One of the most notable aspects of the libertarian movement is the dearth of articles, books, and speeches calling for the dismantling of America’s national-security state and the restoration of our nation’s founding governmental system of a limited-government republic.
If you have any doubts about this assertion, just take a close look at all the libertarian books that have been published in the last five years. Or watch the speeches and interviews that libertarians deliver. Or the many libertarian articles, both on the Internet and the mainstream press.
You will notice that virtually none of them ever call for dismantling the Pentagon, the military-industrial complex, the CIA, and the NSA, all of which are the principal components of America’s national-security state.
Oh sure, they’ll call for ending America’s “endless wars.” They will wax eloquent about the horrible consequences of foreign interventionism. They call for “bringing the troops home,” just as some conservatives and progressives do.
But they never call for discharging those troops when those endless wars are ended and those troops are brought home. They want them to remain on active duty here in the United States. They express no objection to a massive well-armed garrison state here at home. Indeed, when was the last time you read any article written by a libertarian or heard a speech by a libertarian calling for the closure of domestic military bases?
Why is this? After all, libertarians generally profess to favor “limited government” or even the absence of government. Why then the reticence to call for the dismantling of the national-security state form of governmental structure?
After all, a national-security state is the precise opposite of limited government. Given its omnipotent powers of assassination, secret surveillance, coups, regime-change operations, kidnappings, secret prison and torture camps, indefinite detention, torture, denial of due process, and denial of trial by jury, a national-security state is a perfect example of unlimited government.
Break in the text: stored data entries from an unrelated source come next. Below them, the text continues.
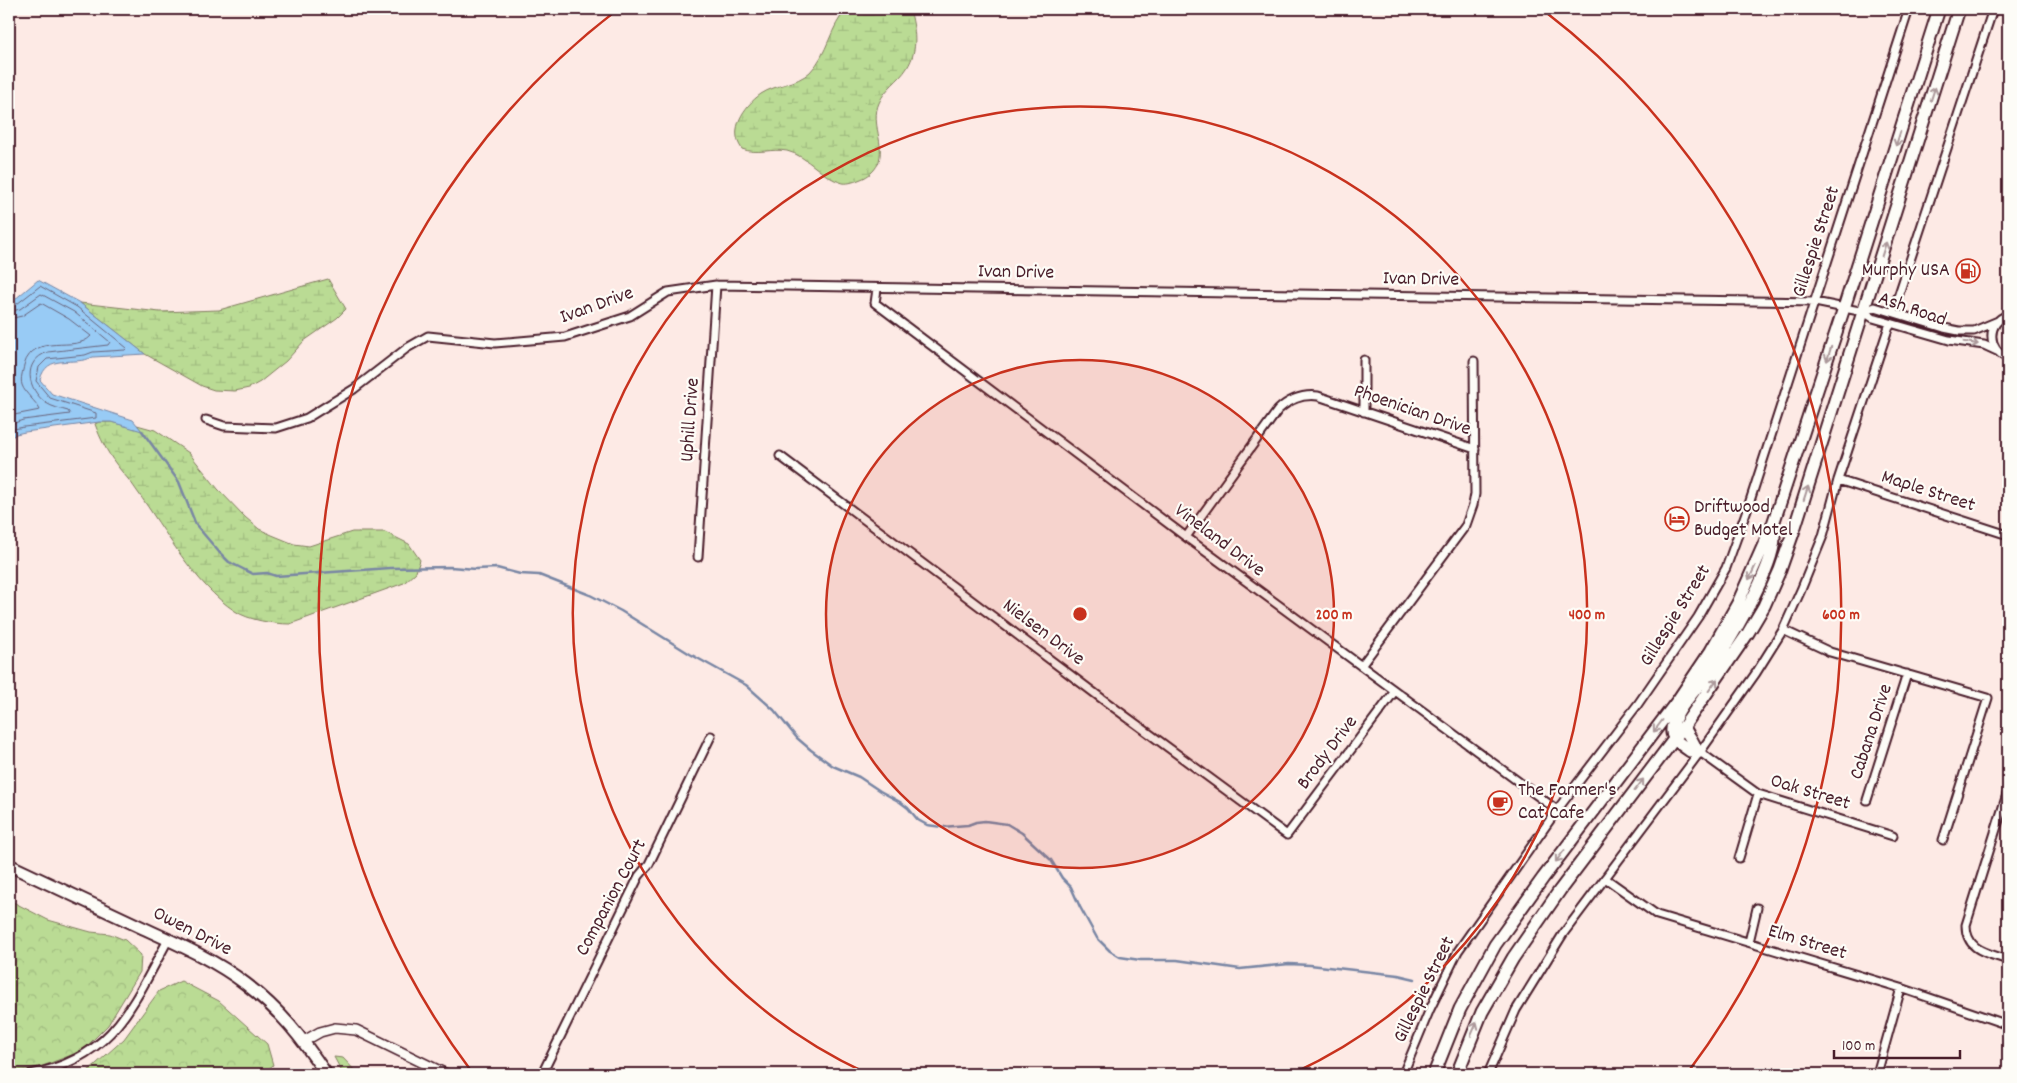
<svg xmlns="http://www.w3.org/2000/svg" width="2017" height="1083" viewBox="0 0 2017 1083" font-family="Dekko,sans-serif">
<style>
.forest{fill:url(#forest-crowns);stroke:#827d60}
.wetland{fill:url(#wetland-marsh);stroke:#827d60}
.water{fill:#98cbf5;stroke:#7986a4}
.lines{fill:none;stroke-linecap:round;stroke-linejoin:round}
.shore{stroke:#69647c;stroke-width:1}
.stream{stroke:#7986a4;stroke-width:2.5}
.minor-casing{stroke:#4a1f2b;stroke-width:11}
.tertiary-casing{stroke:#4a1f2b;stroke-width:12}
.primary-casing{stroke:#4a1f2b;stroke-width:15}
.trunk-casing{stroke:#4a1f2b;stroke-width:15}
.minor{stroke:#fdfcf7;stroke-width:7}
.tertiary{stroke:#fdfcf7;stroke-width:9}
.primary{stroke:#fdfcf7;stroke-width:11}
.trunk{stroke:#fdfcf7;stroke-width:11}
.oneway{stroke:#ac999b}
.ring{fill:none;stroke:#c8321e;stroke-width:2.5}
.labels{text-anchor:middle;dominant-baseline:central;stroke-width:4.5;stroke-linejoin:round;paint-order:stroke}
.street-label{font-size:20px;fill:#4a1f2b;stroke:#fdfcf7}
.poi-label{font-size:20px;fill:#4a1f2b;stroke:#fdfcf7;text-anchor:start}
.centre{fill:#c8321e;stroke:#fdfcf7;stroke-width:2.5}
.ring-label{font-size:15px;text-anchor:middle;font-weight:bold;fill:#c8321e;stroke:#fdfcf7;stroke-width:4.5;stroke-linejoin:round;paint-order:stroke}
</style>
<defs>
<pattern id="forest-crowns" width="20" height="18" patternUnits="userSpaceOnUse" patternTransform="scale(1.25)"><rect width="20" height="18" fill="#badb94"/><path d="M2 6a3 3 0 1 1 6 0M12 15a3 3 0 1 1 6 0" fill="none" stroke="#a1bc80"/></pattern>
<pattern id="wetland-marsh" width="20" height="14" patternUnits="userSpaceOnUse" patternTransform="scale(1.25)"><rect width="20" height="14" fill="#badb94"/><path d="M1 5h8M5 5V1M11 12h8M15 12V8" fill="none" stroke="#a1bc80"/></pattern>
</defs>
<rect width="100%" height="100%" fill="#fdeae5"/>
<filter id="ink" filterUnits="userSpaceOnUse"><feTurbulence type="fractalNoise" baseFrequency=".02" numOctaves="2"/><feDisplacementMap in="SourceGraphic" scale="10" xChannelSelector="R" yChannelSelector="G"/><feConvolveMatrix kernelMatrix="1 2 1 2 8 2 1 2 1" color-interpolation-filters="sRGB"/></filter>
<g filter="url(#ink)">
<path class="forest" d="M9,900L48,920L91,932L110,934L125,940L141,955L140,972L108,1025L82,1051L40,1067L9,1072Z
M181,981L219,1001L267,1044L273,1065L263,1074H82L87,1072L124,1039L159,991Z
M334,1057L343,1058L358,1074H343Z"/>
<path class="wetland" d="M847,9H910C915,29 919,49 907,68C899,81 885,88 879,103C870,123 886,144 878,164C874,171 869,176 861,179C856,181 849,184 843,183C822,178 808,156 787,151C772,148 757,155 742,149C728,130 744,106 761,94C776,84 796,85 810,72C828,54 830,26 847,9Z
M328,279L346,309L337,318L304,341L286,361L260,382L249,388L235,391L214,390L202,386L145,354L80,303L160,312L219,310Z
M99,422H111L141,430L137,425L155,430L189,453L218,489L245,517L259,529L272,535L294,544L309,546L352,532H385L409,544L420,560L416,572L404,583L290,624C274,624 248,620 235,611C194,584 165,530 137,491C131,481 122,473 116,464C107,452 100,438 95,424Z"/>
<path class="water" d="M38,280L80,303L145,354L93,357C73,367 47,352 40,380L52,394L133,420L142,431L111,422H99L25,432L16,434L9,439V301L14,300Z"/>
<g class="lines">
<path class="shore" d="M9,305L17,304L40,286L77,307L127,348L125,350L93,352L85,355L47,359L39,367L36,381L50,398L96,413V418L24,427L14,429L9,433
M9,312L20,309L41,294L74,312L110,342L108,345L48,352C22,361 27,389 46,403C52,407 61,409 68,411L70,414L23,420L9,425
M9,319L22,316L41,303L69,319L91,336C75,354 35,331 24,365C23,372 20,378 22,385C25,394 36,401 40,410L9,416"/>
<path class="stream" d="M142,431L179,482L196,525L219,552L229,562L253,574L267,573L276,576L390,568L450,567L476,569L497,568L520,574L539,575L590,595L621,611L690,654L746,685L774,710L797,738L811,750L833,766L859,777L880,791L900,802L908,808L918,820L927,825L942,827L968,825L976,822L985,821L1007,824L1022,833L1051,860L1062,878L1071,887L1080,907L1097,938L1110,951L1120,957L1140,960H1177L1240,969L1289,964L1310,965L1398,975L1415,979"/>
<g class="minor-casing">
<path id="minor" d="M877,289L875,303L1186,537L1557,810
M1864,312L1875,307L1944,328L1959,331H1974L1998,321
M1893,312L1993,9
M2008,315C1986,322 1987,350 2008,358
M1364,360V412
M206,420L224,426L276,428L307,418L354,389L407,348L428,336L495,343L565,337L630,316L668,292L716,285L1815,302L1864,312L1873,318L1949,340L1984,345L1997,351
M780,456L1105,701L1287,835L1395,691
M1838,480L2008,535
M1186,537L1278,410C1290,399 1302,394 1318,396L1475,449
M698,557L716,285
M1783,630L1830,652L1988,698L1943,840
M1361,666L1466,525L1473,505L1475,494L1474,361
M1700,752L1758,794L1893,836
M2008,791L1966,925C1966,951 1988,953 2008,960
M1867,800L1907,674
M1739,858L1758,794
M1605,878L1657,915L1901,988L2008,1025
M1749,942L1757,908
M31,1074C113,1058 132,1006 168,940
M542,1074L639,876L649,864L711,736
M1403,1074L1430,1009L1458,951L1557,810L1638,704L1698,617L1726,568L1749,504L1909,9
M1488,1074L1516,1010L1563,934L1703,748L1756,673L1783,630L1801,590L1823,536L1838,480L1890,323
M1877,1074L1901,988"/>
</g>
<g class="tertiary-casing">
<path id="tertiary" d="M304,1041L320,1032L335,1028L356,1030L446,1074"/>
</g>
<g class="primary-casing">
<path id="primary" d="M9,865C53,886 98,907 143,928C178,944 215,960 246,984C281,1011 302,1038 326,1074"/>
</g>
<g class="trunk-casing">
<path id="trunk" d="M1684,726C1687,736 1694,740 1696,750
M1700,752L1696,750L1690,751C1680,743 1668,739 1673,724C1679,706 1695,691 1706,676C1725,649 1776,567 1774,535
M1434,1074L1460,1009L1495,945L1543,878L1678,700L1711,651L1738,603L1773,524L1844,308L1939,9
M1457,1074L1482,1012L1513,958L1560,890L1684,726L1748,633L1764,606L1780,570L1793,533L1959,9"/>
</g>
<use href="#minor" class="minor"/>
<use href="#tertiary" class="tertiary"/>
<use href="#primary" class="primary"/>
<use href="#trunk" class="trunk"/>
</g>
<defs><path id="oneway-shaft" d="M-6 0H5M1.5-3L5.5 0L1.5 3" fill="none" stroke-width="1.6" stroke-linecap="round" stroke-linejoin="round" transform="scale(1.25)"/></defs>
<g class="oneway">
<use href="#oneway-shaft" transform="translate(1933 94) rotate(-72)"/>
<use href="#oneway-shaft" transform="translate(1898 139) rotate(108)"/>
<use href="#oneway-shaft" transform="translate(1884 249) rotate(-72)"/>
<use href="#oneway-shaft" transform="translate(1971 343) rotate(9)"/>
<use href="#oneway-shaft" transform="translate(1829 354) rotate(107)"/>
<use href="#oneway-shaft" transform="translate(1806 493) rotate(-72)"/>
<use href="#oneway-shaft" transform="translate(1752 573) rotate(115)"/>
<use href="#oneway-shaft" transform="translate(1713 685) rotate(-54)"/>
<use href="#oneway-shaft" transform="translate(1658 726) rotate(127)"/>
<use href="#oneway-shaft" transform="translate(1639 785) rotate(-53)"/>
<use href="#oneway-shaft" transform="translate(1560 856) rotate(127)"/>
<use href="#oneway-shaft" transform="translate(1474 1029) rotate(-66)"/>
</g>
</g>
<circle cx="1080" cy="614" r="254" fill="#c8321e" fill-opacity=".12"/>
<g class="ring">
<circle cx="1080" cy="614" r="254"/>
<path d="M866 1073A507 507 0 1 1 1294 1073"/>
<path d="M472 1072A761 761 0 0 1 617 10M1543 10A761 761 0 0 1 1688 1072"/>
</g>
<defs>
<g id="fuel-ring" transform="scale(1.25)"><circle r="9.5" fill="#fdfcf7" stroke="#c8321e" stroke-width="1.5"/><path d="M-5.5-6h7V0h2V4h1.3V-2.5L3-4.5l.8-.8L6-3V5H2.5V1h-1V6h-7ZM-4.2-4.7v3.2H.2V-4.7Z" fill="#c8321e"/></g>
<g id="hotel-ring" transform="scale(1.25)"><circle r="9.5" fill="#fdfcf7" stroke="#c8321e" stroke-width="1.5"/><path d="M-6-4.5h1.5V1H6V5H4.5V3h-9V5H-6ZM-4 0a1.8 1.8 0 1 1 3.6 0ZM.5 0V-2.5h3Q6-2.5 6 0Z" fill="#c8321e"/></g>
<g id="cafe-ring" transform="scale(1.25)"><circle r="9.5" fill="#fdfcf7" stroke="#c8321e" stroke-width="1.5"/><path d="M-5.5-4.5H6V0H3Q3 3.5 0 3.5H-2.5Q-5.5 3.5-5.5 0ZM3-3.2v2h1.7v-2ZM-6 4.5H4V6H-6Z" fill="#c8321e"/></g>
</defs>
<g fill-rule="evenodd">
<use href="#fuel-ring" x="1968" y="271"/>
<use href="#hotel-ring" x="1677" y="519"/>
<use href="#cafe-ring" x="1500" y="803"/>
</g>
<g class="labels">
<g class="street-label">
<text transform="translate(1817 242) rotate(-72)">Gillespie Street</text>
<text transform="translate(1016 273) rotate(1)">Ivan Drive</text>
<text transform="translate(1421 280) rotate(1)">Ivan Drive</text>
<text transform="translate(597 306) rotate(-20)">Ivan Drive</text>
<text transform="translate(1912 310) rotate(19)">Ash Road</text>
<text transform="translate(1412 411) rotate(19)">Phoenician Drive</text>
<text transform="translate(691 420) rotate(-86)">Uphill Drive</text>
<text transform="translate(1928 492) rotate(18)">Maple Street</text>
<text transform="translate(1219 541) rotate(37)">Vineland Drive</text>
<text transform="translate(1676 616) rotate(-58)">Gillespie Street</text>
<text transform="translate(1043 633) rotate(37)">Nielsen Drive</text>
<text transform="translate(1872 732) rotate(-72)">Cabana Drive</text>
<text transform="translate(1328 753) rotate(-53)">Brody Drive</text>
<text transform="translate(1810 793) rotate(17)">Oak Street</text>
<text transform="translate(612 898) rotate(-62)">Companion Court</text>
<text transform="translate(192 932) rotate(27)">Owen Drive</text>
<text transform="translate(1807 943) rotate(17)">Elm Street</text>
<text transform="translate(1425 990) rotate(-64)">Gillespie Street</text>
</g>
<g class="poi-label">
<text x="1950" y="271" text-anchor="end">Murphy USA</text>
<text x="1694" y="508">Driftwood<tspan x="1694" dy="23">Budget Motel</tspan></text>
<text x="1518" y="791">The Farmer's<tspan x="1518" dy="23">Cat Cafe</tspan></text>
</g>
</g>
<circle cx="1080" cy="614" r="8" class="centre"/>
<g class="ring-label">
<text x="1334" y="619">200 m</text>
<text x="1587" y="619">400 m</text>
<text x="1841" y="619">600 m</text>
</g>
<rect width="2017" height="1083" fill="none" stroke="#fdfcf7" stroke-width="30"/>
<rect x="15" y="15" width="1987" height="1053" fill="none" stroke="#4a1f2b" stroke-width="2" filter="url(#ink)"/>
<path d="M1834 1050v8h126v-8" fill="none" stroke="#4a1f2b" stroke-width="2.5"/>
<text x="1842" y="1050" font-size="15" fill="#4a1f2b" stroke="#fdfcf7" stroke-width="4" paint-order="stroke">100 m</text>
</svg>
It’s important to recall that America was founded as a limited government republic, one with just a basic, relatively small army. That’s the way it was for more than 150 years. No Pentagon, no vast military establishment, no foreign military bases, no CIA, and no NSA.
In fact, if the promoters of the Constitution had told Americans that the Constitution was going to bring into existence a national-security state, there is no possibility that Americans would have permitted the ratification of the Constitution. That would have meant that America would have continued operating under the Articles of Confederation, a type of governmental structure in which the federal government’s powers were so weak, by design, that it hadn’t even been given the power to tax.
So, why don’t libertarians call for the restoration of a limited-limited republic to our land and the end of a national-security state?
The answer lies in the tremendous influence that conservatives have had on the libertarian movement.
The libertarian movement began as a radical movement — radical in the sense that it favored a genuinely free society — that is, one in which infringements on liberty were removed, not reformed. Thus, libertarians would make the principled case for removing, nor reforming, infringements on liberty.
Over time, however, conservatives who were disenchanted with the conservative movement flooded into the libertarian movement. In the process, they brought much of their conservative baggage with them.
Much of that conserve baggage involved domestic issues, such as Social Security and Medicare and immigration controls. Such conservatives were as committed to preserving these socialist institutions as progressives were.
But the conservative baggage wasn’t limited to domestic issues. It also entailed support for foreign interventionism, foreign empire, and the conversion in the late 1940s of the federal government to a national security state. The fact is that conservatives and conservative-oriented libertarians love the Pentagon, the CIA, and the NSA.
Over time, the conservative-leaning libertarians have become a dominant force in the libertarian movement. They have convinced many radical libertarians that their cause is hopeless and futile. They say Americans will never embrace genuine liberty. They said that libertarians need to settle for “reform” in order to gain the respectability of the mainstream press and mainstream Americans. They have convinced many libertarians to abandon “radical” libertarianism and to settle for reforming the welfare-warfare state way of life that conservatives and progressives had brought into existence.
That’s why many libertarians today are now in the “save Social Security and Medicare” camp, in the “pro-immigration-control” camp, or in the “reform public schooling” camp. In the process, they have effectively embraced the welfare-state way of life, given that their calls for ending welfare programs they oppose naturally fall on deaf ears,
So far, the conservative-leaning libertarians within the movement have been unsuccessful in persuading libertarians to abandon their opposition to foreign wars and foreign interventions. But they have been tremendously successful in inducing libertarians to abandon their commitment to the restoration of a limited-government republic. They have persuaded many radical libertarians to make peace with the Pentagon, the military-industrial complex, the CIA, and the NSA and, through their silence acquiescence, support their permanent existence in America’s governmental structure.
In the process, such libertarians continue to advance “freedom.” The big problem, of course, is that genuine freedom is impossible under a national-security state form of governmental structure.